▶ CONSIGNES
1. Transcrivez fidèlement le passage de l'article sur le Centre national de la musique qui commence à « Le CNM pourrait » et se termine à « en mars prochain. ».
2. Dans les lignes de données, remplacez « Individual Contributors » par « Employees » dans le passage qui commence à la ligne contenant « believe their company » et se termine à la ligne contenant « CEOs report high », puis donnez seulement ce passage, sans rien changer d'autre.

▶ TEXTE À LIRE
Le président français Nicolas Sarkozy veut créer un navire pour sauver l’industrie musicale de la noyade : un Centre national de la Musique. Mais ce mastodonte ne risque-t-il pas de laisser certains petits acteurs à l’eau ?

Crédit Photo : Daquella Manera sur Flickr, en creative commons

Le président français Nicolas Sarkozy tient peut-être une occasion de léguer à la postérité une structure culturelle avant la fin de son mandat. La semaine dernière, lors du Forum d’Avignon sur la culture à l’ère du numérique, Nicolas Sarkozy a en effet annoncé  la création d’un Centre national de la musique (CNM), se disant "très inquiet" pour l’industrie française du disque. À défaut de projets grandioses comme la Philharmonie de Paris, qui peine à sortir de terre dans le carré de la Villette, ou comme le Musée de l’Histoire de France, encore dans les cartons car très controversé, le chef de l’Etat semble tenir un projet qui aura au moins l’heur de plaire à certains acteurs de l’industrie discographique et d’être rapidement réalisable.

Le CNM pourrait voir le jour dans les plus brefs délais, si l’on en croit l’urgence avec laquelle sa création est défendue aussi bien par le président de la République que par son ministre de la Culture, Frédéric Mitterrand. Dans une interview accordée au quotidien Le Monde, début novembre, ce dernier indiquait que le CNM serait mis en place en mars prochain.

La musique devenue un enjeu politique

Défendre la propriété intellectuelle, encadrer le streaming et créer "un instrument fort de défense des intérêts communs de la filière [musicale] aux plans national, européen et mondial" : telles seront les missions du CNM. En clair : permettre au politique d'encadrer une industrie musicale à gros enjeux.

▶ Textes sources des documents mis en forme
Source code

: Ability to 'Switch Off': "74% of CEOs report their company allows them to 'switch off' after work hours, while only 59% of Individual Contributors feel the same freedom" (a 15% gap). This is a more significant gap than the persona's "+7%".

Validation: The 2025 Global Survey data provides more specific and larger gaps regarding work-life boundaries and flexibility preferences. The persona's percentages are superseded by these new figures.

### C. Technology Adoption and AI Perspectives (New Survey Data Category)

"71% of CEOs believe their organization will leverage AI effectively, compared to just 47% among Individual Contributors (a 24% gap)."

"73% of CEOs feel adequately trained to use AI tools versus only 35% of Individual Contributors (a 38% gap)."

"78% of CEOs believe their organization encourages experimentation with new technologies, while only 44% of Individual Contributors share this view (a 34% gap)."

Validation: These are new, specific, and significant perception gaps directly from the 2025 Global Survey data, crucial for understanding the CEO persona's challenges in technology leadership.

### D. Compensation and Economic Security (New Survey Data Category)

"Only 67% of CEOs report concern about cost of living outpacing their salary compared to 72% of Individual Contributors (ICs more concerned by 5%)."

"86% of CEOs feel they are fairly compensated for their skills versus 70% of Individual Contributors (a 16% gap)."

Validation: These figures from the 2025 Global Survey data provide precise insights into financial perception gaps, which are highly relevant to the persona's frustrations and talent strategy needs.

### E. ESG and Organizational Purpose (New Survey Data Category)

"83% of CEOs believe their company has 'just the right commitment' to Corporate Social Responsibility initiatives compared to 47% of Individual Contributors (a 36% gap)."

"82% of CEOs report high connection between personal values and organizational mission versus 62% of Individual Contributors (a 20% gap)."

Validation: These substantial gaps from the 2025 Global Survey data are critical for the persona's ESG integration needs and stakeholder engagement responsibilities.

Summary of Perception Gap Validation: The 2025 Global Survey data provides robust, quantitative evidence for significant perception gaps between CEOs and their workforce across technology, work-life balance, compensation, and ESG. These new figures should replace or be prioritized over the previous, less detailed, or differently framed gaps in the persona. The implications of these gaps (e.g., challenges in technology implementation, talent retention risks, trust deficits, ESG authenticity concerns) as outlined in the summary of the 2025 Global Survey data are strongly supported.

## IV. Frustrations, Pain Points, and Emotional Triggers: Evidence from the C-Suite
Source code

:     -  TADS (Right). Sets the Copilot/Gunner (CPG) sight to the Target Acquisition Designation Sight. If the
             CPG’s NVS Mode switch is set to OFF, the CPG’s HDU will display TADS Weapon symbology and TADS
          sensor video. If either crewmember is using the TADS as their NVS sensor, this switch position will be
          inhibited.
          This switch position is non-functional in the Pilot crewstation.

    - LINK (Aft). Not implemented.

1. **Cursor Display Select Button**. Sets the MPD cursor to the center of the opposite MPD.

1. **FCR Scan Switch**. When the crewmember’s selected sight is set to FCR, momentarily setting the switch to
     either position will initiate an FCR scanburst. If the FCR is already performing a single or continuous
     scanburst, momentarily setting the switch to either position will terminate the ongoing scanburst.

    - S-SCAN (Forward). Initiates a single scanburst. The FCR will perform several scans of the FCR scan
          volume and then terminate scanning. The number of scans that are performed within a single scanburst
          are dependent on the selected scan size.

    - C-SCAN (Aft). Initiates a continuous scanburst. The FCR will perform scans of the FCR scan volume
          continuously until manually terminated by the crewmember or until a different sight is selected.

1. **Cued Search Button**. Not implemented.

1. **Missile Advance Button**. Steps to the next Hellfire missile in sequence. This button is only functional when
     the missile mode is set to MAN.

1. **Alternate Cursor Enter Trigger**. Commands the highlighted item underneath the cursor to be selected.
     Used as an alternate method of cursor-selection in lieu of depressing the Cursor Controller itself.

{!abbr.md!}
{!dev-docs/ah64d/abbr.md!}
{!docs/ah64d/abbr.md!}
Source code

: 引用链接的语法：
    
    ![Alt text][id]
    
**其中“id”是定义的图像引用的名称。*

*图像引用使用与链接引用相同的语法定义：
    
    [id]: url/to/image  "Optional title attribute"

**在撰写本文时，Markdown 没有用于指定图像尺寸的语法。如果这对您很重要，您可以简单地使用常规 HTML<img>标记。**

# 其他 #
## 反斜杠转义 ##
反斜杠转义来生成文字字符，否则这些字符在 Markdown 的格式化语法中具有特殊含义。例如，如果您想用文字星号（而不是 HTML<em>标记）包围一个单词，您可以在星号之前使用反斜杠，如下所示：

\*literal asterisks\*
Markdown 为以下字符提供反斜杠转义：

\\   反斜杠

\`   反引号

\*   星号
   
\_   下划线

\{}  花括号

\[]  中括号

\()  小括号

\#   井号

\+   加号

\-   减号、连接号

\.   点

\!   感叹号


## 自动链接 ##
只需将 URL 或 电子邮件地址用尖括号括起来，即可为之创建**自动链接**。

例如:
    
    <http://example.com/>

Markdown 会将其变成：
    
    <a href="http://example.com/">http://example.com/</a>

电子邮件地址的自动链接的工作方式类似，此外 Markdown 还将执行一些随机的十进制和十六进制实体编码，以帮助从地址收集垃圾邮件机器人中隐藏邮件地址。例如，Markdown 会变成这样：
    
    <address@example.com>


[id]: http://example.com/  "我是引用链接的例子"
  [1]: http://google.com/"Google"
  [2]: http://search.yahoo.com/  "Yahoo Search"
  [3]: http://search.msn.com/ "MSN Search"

▶ RÉPONSES DANS L'ORDRE
1.
Le CNM pourrait voir le jour dans les plus brefs délais, si l’on en croit l’urgence avec laquelle sa création est défendue aussi bien par le président de la République que par son ministre de la Culture, Frédéric Mitterrand. Dans une interview accordée au quotidien Le Monde, début novembre, ce dernier indiquait que le CNM serait mis en place en mars prochain.

2.
"83% of CEOs believe their company has 'just the right commitment' to Corporate Social Responsibility initiatives compared to 47% of Employees (a 36% gap)."

"82% of CEOs report high connection between personal values and organizational mission versus 62% of Employees (a 20% gap)."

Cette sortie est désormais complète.